> [DIRECTIONS FOR THIS TASK]:
For each item, turn its text into a numbered list with one line per entry, skipping blank lines.

====== EXTRACTED INFORMATION

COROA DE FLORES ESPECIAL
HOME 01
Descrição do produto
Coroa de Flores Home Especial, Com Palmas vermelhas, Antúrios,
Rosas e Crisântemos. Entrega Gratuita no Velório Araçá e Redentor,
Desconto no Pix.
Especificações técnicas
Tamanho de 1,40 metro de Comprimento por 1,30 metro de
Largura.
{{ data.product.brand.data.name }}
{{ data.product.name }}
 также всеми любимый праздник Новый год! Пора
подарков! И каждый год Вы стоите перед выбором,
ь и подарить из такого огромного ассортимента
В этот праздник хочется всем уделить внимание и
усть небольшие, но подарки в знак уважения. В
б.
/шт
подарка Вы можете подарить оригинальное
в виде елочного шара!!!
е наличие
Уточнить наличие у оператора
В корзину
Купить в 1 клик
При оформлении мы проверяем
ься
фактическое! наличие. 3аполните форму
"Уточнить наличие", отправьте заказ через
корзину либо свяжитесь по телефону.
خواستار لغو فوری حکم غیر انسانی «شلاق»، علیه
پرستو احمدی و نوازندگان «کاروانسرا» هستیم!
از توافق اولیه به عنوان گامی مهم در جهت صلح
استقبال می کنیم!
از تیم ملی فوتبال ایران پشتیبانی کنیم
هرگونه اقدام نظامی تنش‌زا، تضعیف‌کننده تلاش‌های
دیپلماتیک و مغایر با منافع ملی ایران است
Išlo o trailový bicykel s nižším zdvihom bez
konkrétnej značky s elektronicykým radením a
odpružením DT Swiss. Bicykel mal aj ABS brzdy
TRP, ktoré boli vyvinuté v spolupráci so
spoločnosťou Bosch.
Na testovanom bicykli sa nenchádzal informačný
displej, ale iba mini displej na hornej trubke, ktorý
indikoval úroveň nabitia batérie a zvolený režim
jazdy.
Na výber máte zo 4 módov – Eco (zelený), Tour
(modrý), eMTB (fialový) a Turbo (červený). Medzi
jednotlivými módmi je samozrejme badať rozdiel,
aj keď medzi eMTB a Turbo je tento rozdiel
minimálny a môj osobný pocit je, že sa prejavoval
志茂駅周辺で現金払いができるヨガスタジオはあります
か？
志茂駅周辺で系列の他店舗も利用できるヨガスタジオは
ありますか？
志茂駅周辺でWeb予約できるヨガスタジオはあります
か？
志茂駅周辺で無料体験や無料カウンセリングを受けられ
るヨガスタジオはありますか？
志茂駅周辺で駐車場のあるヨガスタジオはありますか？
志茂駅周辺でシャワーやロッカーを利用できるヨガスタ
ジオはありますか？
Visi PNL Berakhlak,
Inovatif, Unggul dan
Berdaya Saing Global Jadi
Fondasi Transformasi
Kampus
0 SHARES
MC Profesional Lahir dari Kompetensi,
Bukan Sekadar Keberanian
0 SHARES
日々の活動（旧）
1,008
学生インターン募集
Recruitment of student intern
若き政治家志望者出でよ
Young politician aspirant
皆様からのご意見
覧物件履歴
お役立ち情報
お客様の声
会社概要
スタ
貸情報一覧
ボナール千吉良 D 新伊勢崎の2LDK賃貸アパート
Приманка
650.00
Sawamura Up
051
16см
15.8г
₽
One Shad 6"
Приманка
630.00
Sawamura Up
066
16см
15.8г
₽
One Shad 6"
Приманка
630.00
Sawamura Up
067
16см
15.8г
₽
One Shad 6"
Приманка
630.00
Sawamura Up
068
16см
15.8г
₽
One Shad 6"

============

> [EXERCISE OUTPUT]:
1. COROA DE FLORES ESPECIAL
2. HOME 01
3. Descrição do produto
4. Coroa de Flores Home Especial, Com Palmas vermelhas, Antúrios,
5. Rosas e Crisântemos. Entrega Gratuita no Velório Araçá e Redentor,
6. Desconto no Pix.
7. Especificações técnicas
8. Tamanho de 1,40 metro de Comprimento por 1,30 metro de
9. Largura.
10. {{ data.product.brand.data.name }}
11. {{ data.product.name }}
12.  также всеми любимый праздник Новый год! Пора
13. подарков! И каждый год Вы стоите перед выбором,
14. ь и подарить из такого огромного ассортимента
15. В этот праздник хочется всем уделить внимание и
16. усть небольшие, но подарки в знак уважения. В
17. б.
18. /шт
19. подарка Вы можете подарить оригинальное
20. в виде елочного шара!!!
21. е наличие
22. Уточнить наличие у оператора
23. В корзину
24. Купить в 1 клик
25. При оформлении мы проверяем
26. ься
27. фактическое! наличие. 3аполните форму
28. "Уточнить наличие", отправьте заказ через
29. корзину либо свяжитесь по телефону.
30. خواستار لغو فوری حکم غیر انسانی «شلاق»، علیه
31. پرستو احمدی و نوازندگان «کاروانسرا» هستیم!
32. از توافق اولیه به عنوان گامی مهم در جهت صلح
33. استقبال می کنیم!
34. از تیم ملی فوتبال ایران پشتیبانی کنیم
35. هرگونه اقدام نظامی تنش‌زا، تضعیف‌کننده تلاش‌های
36. دیپلماتیک و مغایر با منافع ملی ایران است
37. Išlo o trailový bicykel s nižším zdvihom bez
38. konkrétnej značky s elektronicykým radením a
39. odpružením DT Swiss. Bicykel mal aj ABS brzdy
40. TRP, ktoré boli vyvinuté v spolupráci so
41. spoločnosťou Bosch.
42. Na testovanom bicykli sa nenchádzal informačný
43. displej, ale iba mini displej na hornej trubke, ktorý
44. indikoval úroveň nabitia batérie a zvolený režim
45. jazdy.
46. Na výber máte zo 4 módov – Eco (zelený), Tour
47. (modrý), eMTB (fialový) a Turbo (červený). Medzi
48. jednotlivými módmi je samozrejme badať rozdiel,
49. aj keď medzi eMTB a Turbo je tento rozdiel
50. minimálny a môj osobný pocit je, že sa prejavoval
51. 志茂駅周辺で現金払いができるヨガスタジオはあります
52. か？
53. 志茂駅周辺で系列の他店舗も利用できるヨガスタジオは
54. ありますか？
55. 志茂駅周辺でWeb予約できるヨガスタジオはあります
56. か？
57. 志茂駅周辺で無料体験や無料カウンセリングを受けられ
58. るヨガスタジオはありますか？
59. 志茂駅周辺で駐車場のあるヨガスタジオはありますか？
60. 志茂駅周辺でシャワーやロッカーを利用できるヨガスタ
61. ジオはありますか？
62. Visi PNL Berakhlak,
63. Inovatif, Unggul dan
64. Berdaya Saing Global Jadi
65. Fondasi Transformasi
66. Kampus
67. 0 SHARES
68. MC Profesional Lahir dari Kompetensi,
69. Bukan Sekadar Keberanian
70. 0 SHARES
71. 日々の活動（旧）
72. 1,008
73. 学生インターン募集
74. Recruitment of student intern
75. 若き政治家志望者出でよ
76. Young politician aspirant
77. 皆様からのご意見
78. 覧物件履歴
79. お役立ち情報
80. お客様の声
81. 会社概要
82. スタ
83. 貸情報一覧
84. ボナール千吉良 D 新伊勢崎の2LDK賃貸アパート
85. Приманка
86. 650.00
87. Sawamura Up
88. 051
89. 16см
90. 15.8г
91. ₽
92. One Shad 6"
93. Приманка
94. 630.00
95. Sawamura Up
96. 066
97. 16см
98. 15.8г
99. ₽
100. One Shad 6"
101. Приманка
102. 630.00
103. Sawamura Up
104. 067
105. 16см
106. 15.8г
107. ₽
108. One Shad 6"
109. Приманка
110. 630.00
111. Sawamura Up
112. 068
113. 16см
114. 15.8г
115. ₽
116. One Shad 6"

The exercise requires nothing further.